** BEGIN Dataset content **

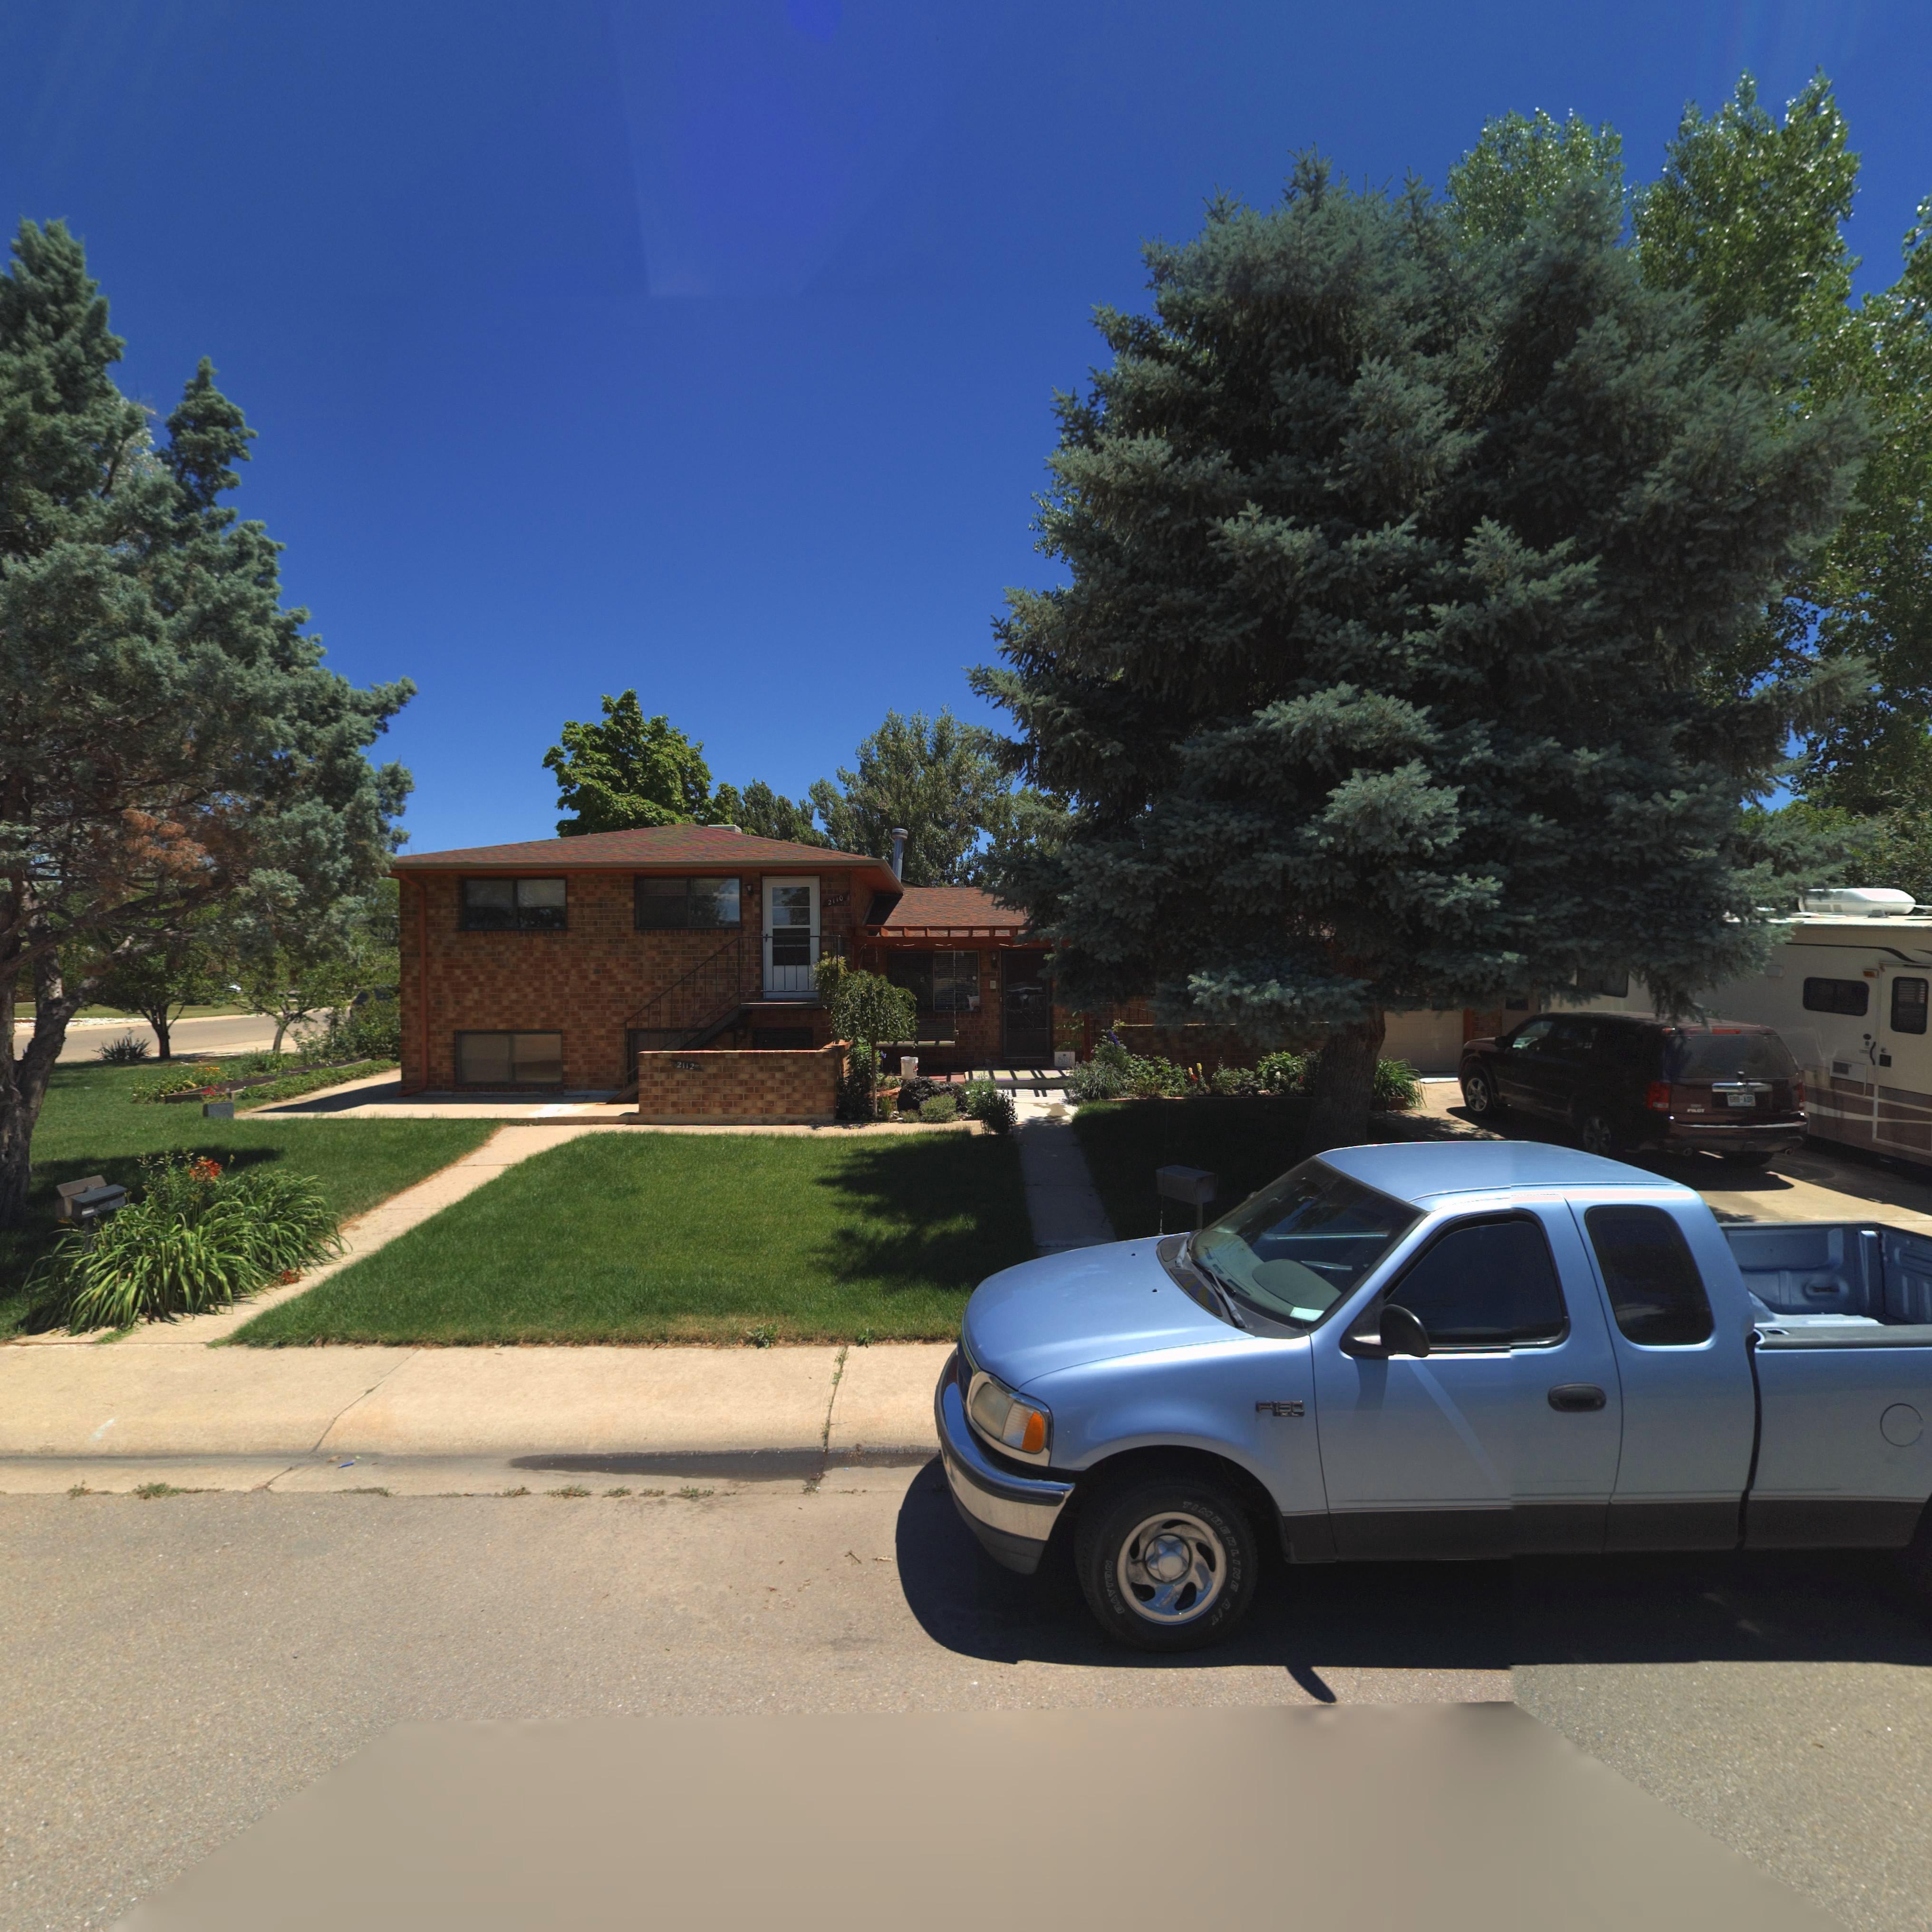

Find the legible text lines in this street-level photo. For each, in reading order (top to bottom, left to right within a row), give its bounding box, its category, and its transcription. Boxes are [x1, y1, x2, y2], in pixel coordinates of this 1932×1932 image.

[825, 892, 844, 907] StreetNumber: 2110
[674, 1059, 697, 1071] StreetNumber: 2112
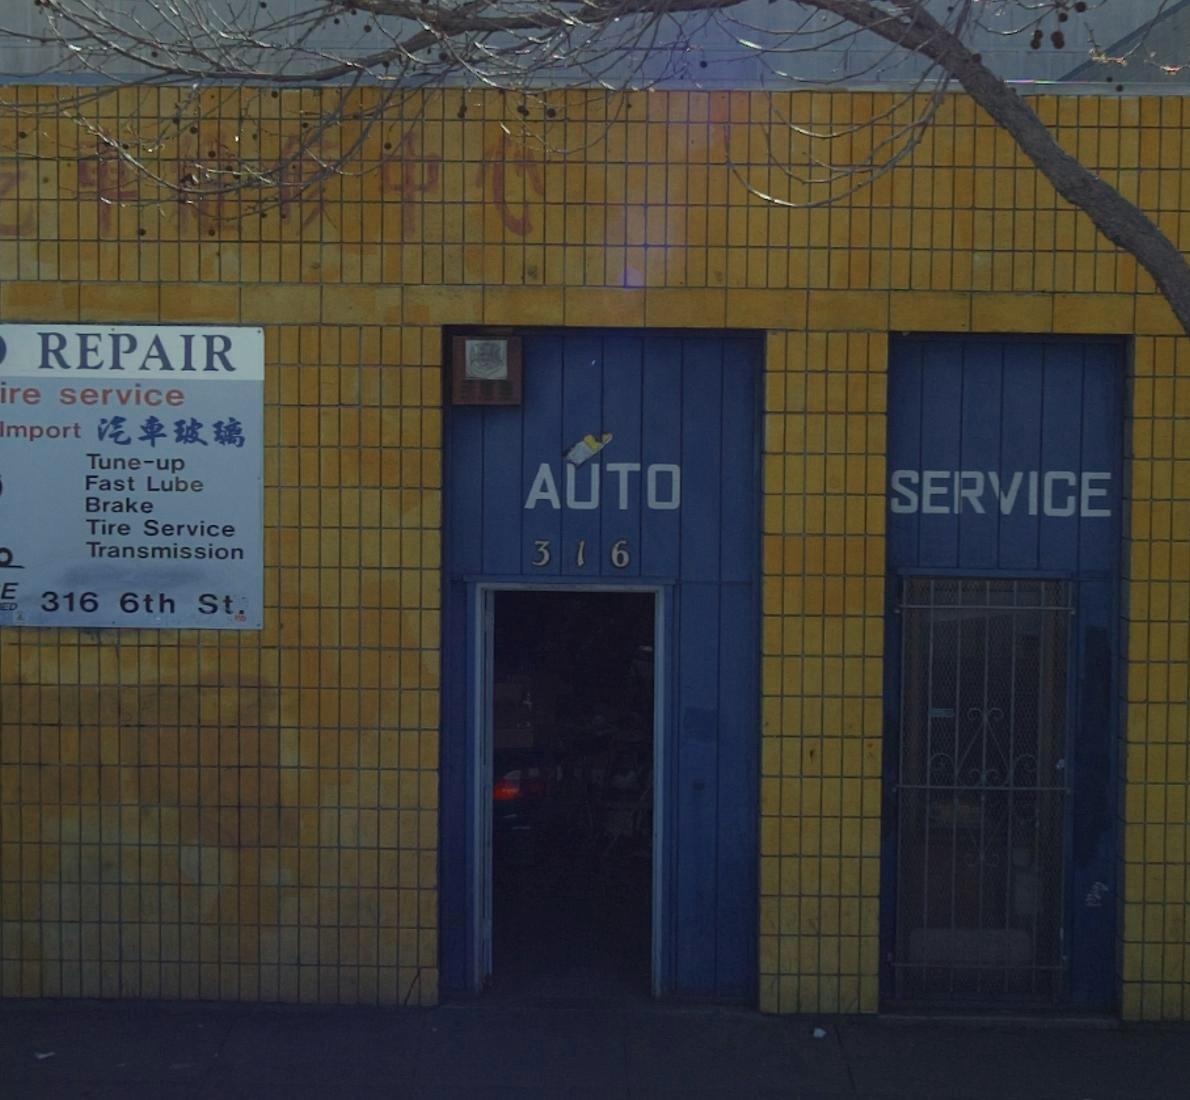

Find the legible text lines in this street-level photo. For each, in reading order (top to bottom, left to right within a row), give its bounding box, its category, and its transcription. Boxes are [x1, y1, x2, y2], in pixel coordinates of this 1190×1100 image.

[33, 329, 238, 374] None: REPAIR
[0, 379, 186, 409] None: ire service
[0, 417, 82, 444] None: Import
[82, 451, 189, 475] None: Tune-up
[83, 495, 155, 515] None: Brake
[82, 472, 207, 494] None: Fast Lube
[520, 460, 683, 515] None: AUTO
[887, 466, 1114, 521] None: SERVICE
[83, 516, 237, 540] None: Tire Service
[84, 538, 246, 561] None: Transmission
[530, 537, 632, 569] StreetNumber: 316
[39, 588, 102, 617] StreetNumber: 316
[117, 590, 249, 616] StreetName: 6th St.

** END Dataset content **

→ Problem
Rewrite every line of the records above as a numbered list, skipping blank lines. Leave out the pictures.

→ Solution for this exercise
1. Find the legible text lines in this street-level photo. For each, in reading order (top to bottom, left to right within a row), give its bounding box, its category, and its transcription. Boxes are [x1, y1, x2, y2], in pixel coordinates of this 1932×1932 image.
2. [825, 892, 844, 907] StreetNumber: 2110
3. [674, 1059, 697, 1071] StreetNumber: 2112
4. Find the legible text lines in this street-level photo. For each, in reading order (top to bottom, left to right within a row), give its bounding box, its category, and its transcription. Boxes are [x1, y1, x2, y2], in pixel coordinates of this 1190×1100 image.
5. [33, 329, 238, 374] None: REPAIR
6. [0, 379, 186, 409] None: ire service
7. [0, 417, 82, 444] None: Import
8. [82, 451, 189, 475] None: Tune-up
9. [83, 495, 155, 515] None: Brake
10. [82, 472, 207, 494] None: Fast Lube
11. [520, 460, 683, 515] None: AUTO
12. [887, 466, 1114, 521] None: SERVICE
13. [83, 516, 237, 540] None: Tire Service
14. [84, 538, 246, 561] None: Transmission
15. [530, 537, 632, 569] StreetNumber: 316
16. [39, 588, 102, 617] StreetNumber: 316
17. [117, 590, 249, 616] StreetName: 6th St.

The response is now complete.